Americans trash more than 135 billion beverage bottles and cans every year.1
Billions more bottles and cans end up as litter on streets and sidewalks, in parks and streams, and on beaches and playgrounds. Wasted bottles and cans strain our nation’s landfills and mar our roadways and recreational areas.
The replacement of billions of wasted cans and bottles consumes an enormous amount of energy and resources.
The environmental consequences of wasted containers are not confined to landfills, parks and beaches. The generation of the energy needed to replace wasted bottles and cans results in 4.5 million tons of greenhouse gas emissions and hundreds of thousands of tons of toxic air and water pollutants.2 Some container manufacturing processes require an especially large quantity of energy—particularly aluminum smelting. The energy used to replace wasted beverage containers in 2002 could have provided a one-year supply of electricity for two million American homes.3
Beverage container recycling rates have declined and container waste has increased.

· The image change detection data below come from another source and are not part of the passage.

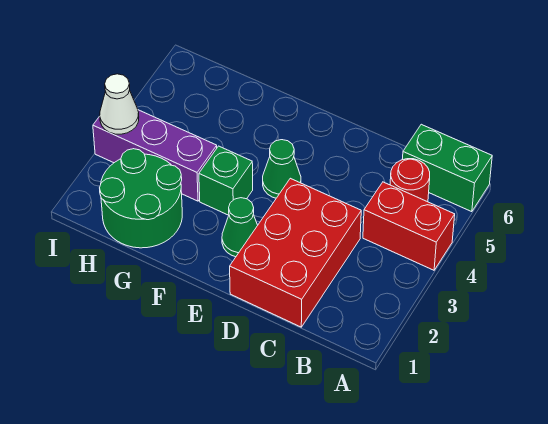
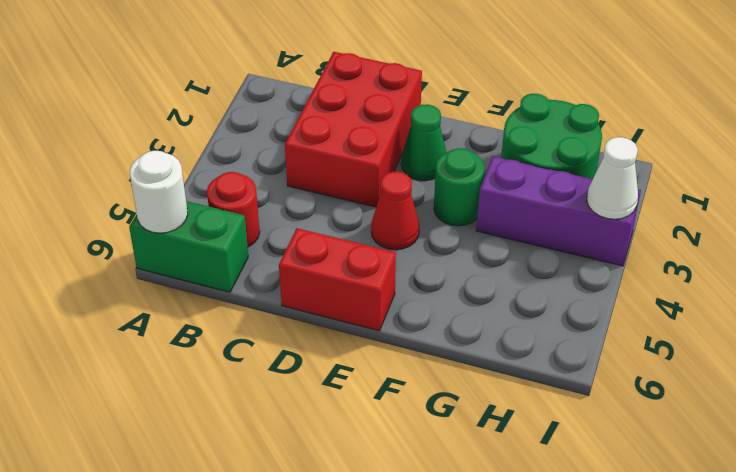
red brick A4:B4 level 1 -> red brick D6:E6 level 1
none -> white round brick A6 level 2
green cone E4 level 1 -> red cone E4 level 1
green brick F3 level 1 -> green round brick F3 level 1

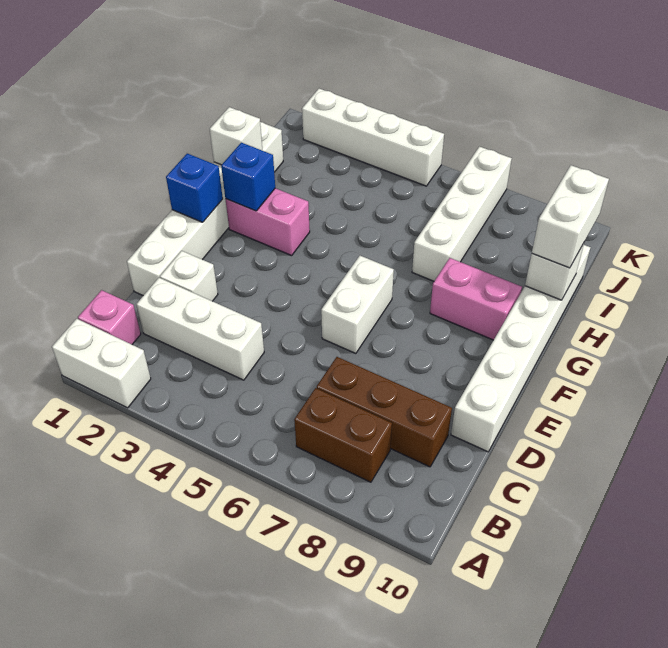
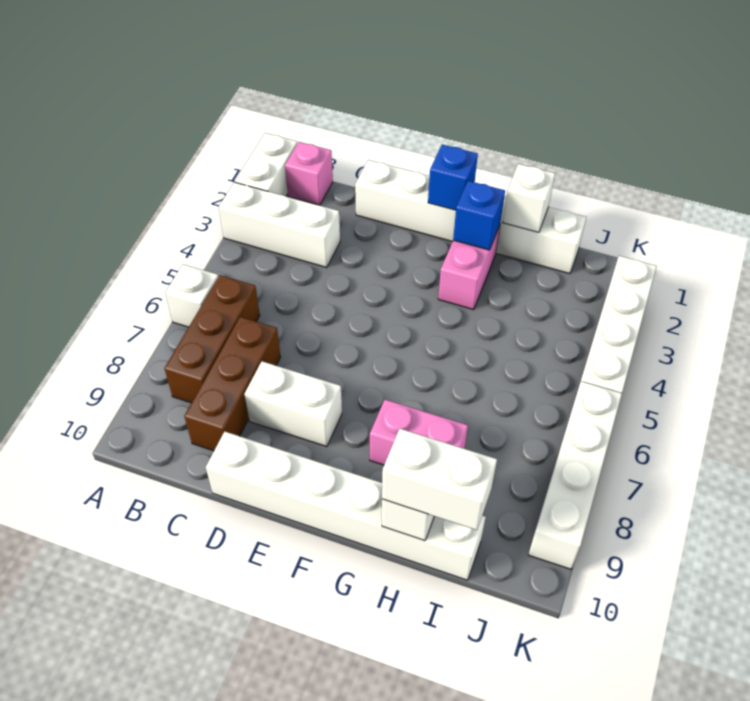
brown brick B7:B8 level 1 -> brown brick B6:B8 level 1
white brick C2:C4 level 1 -> white brick A3:C3 level 1
white brick D2 level 1 -> white brick A6 level 1
white brick E6:F6 level 1 -> white brick D8:E8 level 1
pink brick G8:G9 level 1 -> pink brick G8:H8 level 1
white brick H7:K7 level 1 -> white brick K6:K9 level 1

Recycling rates for aluminum cans—the most valuable material in the waste stream—was only 45 percent in 2004, down from a high of 65 percent in 1992. In 2004, 810,000 tons of aluminum beverage cans were wasted, up from 550,000 tons in 1992. Seven million tons of glass and plastic beverage bottles were also wasted.
Container deposit laws—or “bottle bills”—offer an effective system to recycle bottles and cans and prevent beverage container litter.

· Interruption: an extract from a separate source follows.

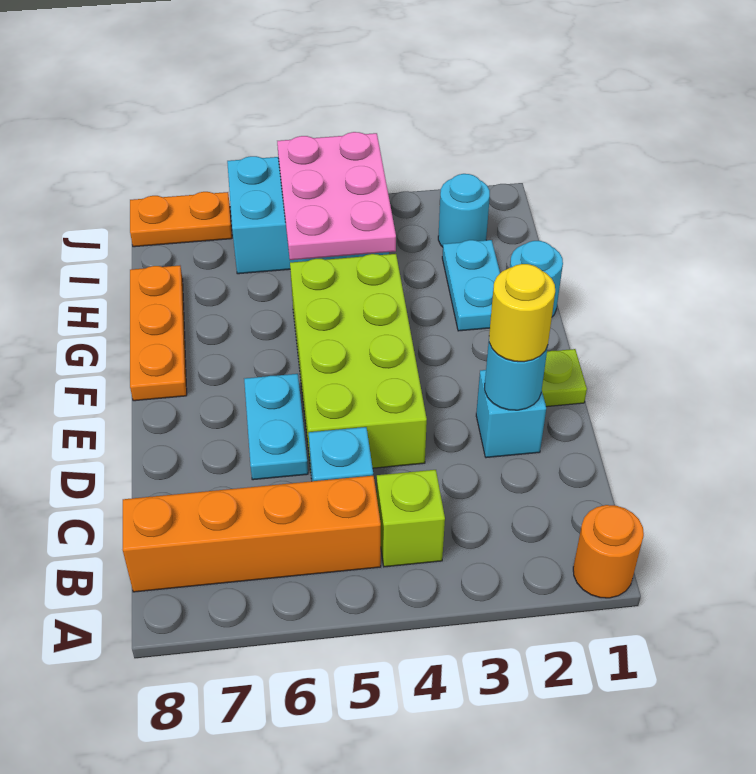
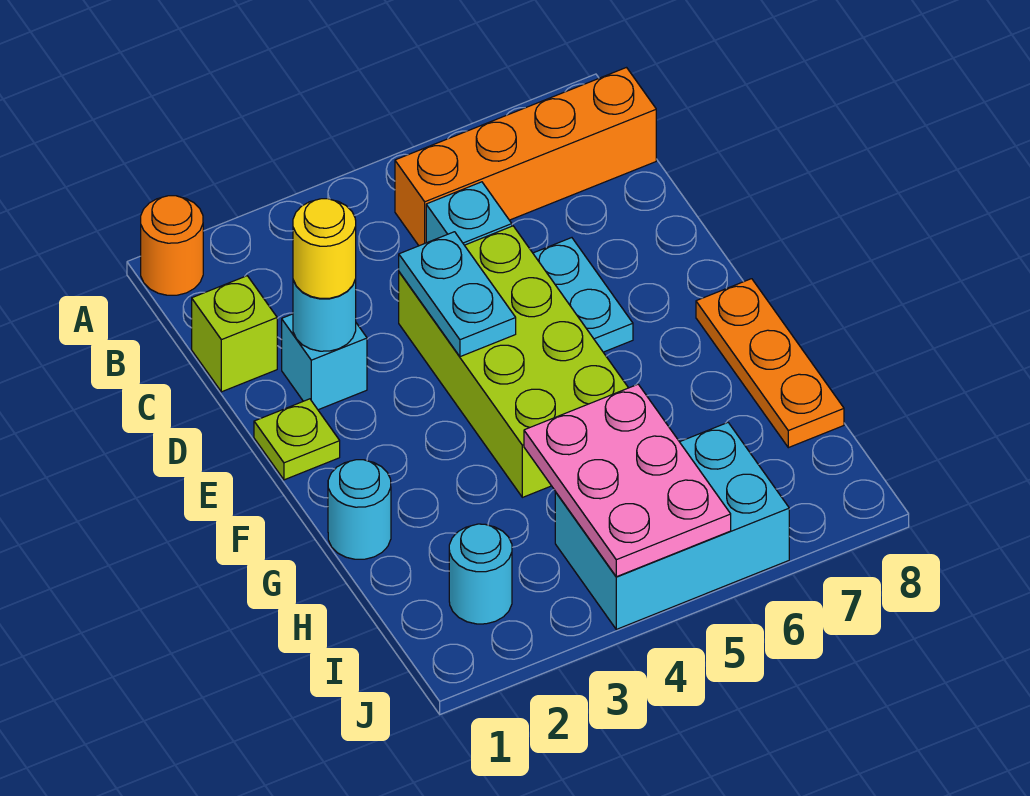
lime brick B4 level 1 -> lime brick C1 level 1
cyan plate G2:H2 level 1 -> cyan plate D4:E4 level 2
orange plate J7:J8 level 1 -> none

Studies indicate that the states with container deposit systems recycled an average of 490 containers per capita. In contrast, the nation’s 40 non-deposit states recycled only 191 containers per capita. In other words, states with bottle bills recycle 150 percent more per capita than states without bottle bills.

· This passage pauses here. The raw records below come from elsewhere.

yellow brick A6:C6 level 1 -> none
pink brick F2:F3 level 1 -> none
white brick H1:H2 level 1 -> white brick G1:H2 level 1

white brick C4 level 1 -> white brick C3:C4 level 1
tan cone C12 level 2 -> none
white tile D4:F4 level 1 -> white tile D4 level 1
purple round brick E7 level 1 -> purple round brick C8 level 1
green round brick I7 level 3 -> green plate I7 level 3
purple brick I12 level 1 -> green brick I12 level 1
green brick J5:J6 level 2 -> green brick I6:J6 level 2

Refundable deposits provide a financial incentive to recycle at no cost to taxpayers.
Unlike curbside and drop-off recycling programs, which are best suited for residential recycling in suburban areas, refundable deposit programs work everywhere. Also, unlike municipal or county-run programs, container deposit systems are funded by the beverage industry at a cost of about 1.5 cents per six-pack.4 No tax dollars are needed.
Local governments do not lose revenue when bottle bills are implemented.
Opponents of bottle bills claim that container deposits will “rob” municipal curbside recycling programs of the valuable aluminum beverage cans that generate revenues to cover the cost of collection of other recyclables. However, such revenues do not completely cover the cost of collection. The costs to collect and process bulky low-cost glass and plastic bottles alone far outweigh the revenue generated by aluminum cans. The tremendous growth in bottled water sales means that the quantity of discarded plastic bottles is increasing. This trend poses a far greater threat to municipal curbside revenues than deposit laws.
Eleven states have enacted container deposit laws.
California, Connecticut, Delaware, Iowa, Maine, Massachusetts, Michigan, New York, Oregon and Vermont all have used container deposit systems for more than 15 years. Hawaii’s bottle bill was implemented in January 2005. With the exception of Delaware, which exempts aluminum cans, all these states require refundable deposits—ranging from 1.5 cents in California to 10 cents in Michigan—on all beer and carbonated soft drink cans and bottles. In eight of the 11 states, deposits cover beer and soda only. California, Hawaii and Maine also cover carbonated juices, iced teas, sports drinks and bottled water. In five bottle bill states (CA, HI, MA, MI, ME), some or all unclaimed deposits become the property of the state and are used variously to promote recycling education, to administer the deposit system, to fund environmental programs, and to supplement the General Fund. Bottlers and distributors in the other states keep the unredeemed deposits.
In states with container deposit laws in effect, public support is overwhelming.
Bottle bills enjoy widespread public support. Opinion surveys in Iowa and Massachusetts showed support for expansion of their deposit laws at 85 percent and 84 percent respectively. A 1993 nationwide poll by Peter D. Hart and Associates found that three of every four Americans supported a national bottle bill.

This policy summary relies in large part on information from the Container Recycling Institute.

Endnotes
  1. Derived by the Container Recycling Institute using data from “Municipal Solid Waste in the US: 2000 Facts and Figures,” OSW/ER (5305W) EPA530-R-02-001, June 2002; “Greenhouse Gas Emissions from Management of Selected Materials in Municipal Solid Waste,” USEPA 530-R-98-013, September 1998; “Aluminum Can Reclamation,” Aluminum Association, 2001; U.S. Department of Commerce (private communication, 2001); and “2000 National Post-Consumer Plastics Recycling Report,” R.W. Beck for the American Plastics Council, 2001.
  2. Pat Franklin and Jennifer Gitlitz, “The 10¢ Incentive to Recycle,” Container Recycling Institute, February 2004; figures updated by personal communication with Jennifer Gitlitz, February 2006.
  3. Ibid.
  4. Businesses and Environmentalists Allied for Recycling, “Understanding Beverage Container Recovery: A Multi-Stakeholder Recovery Project - Stage 1,” January 2002.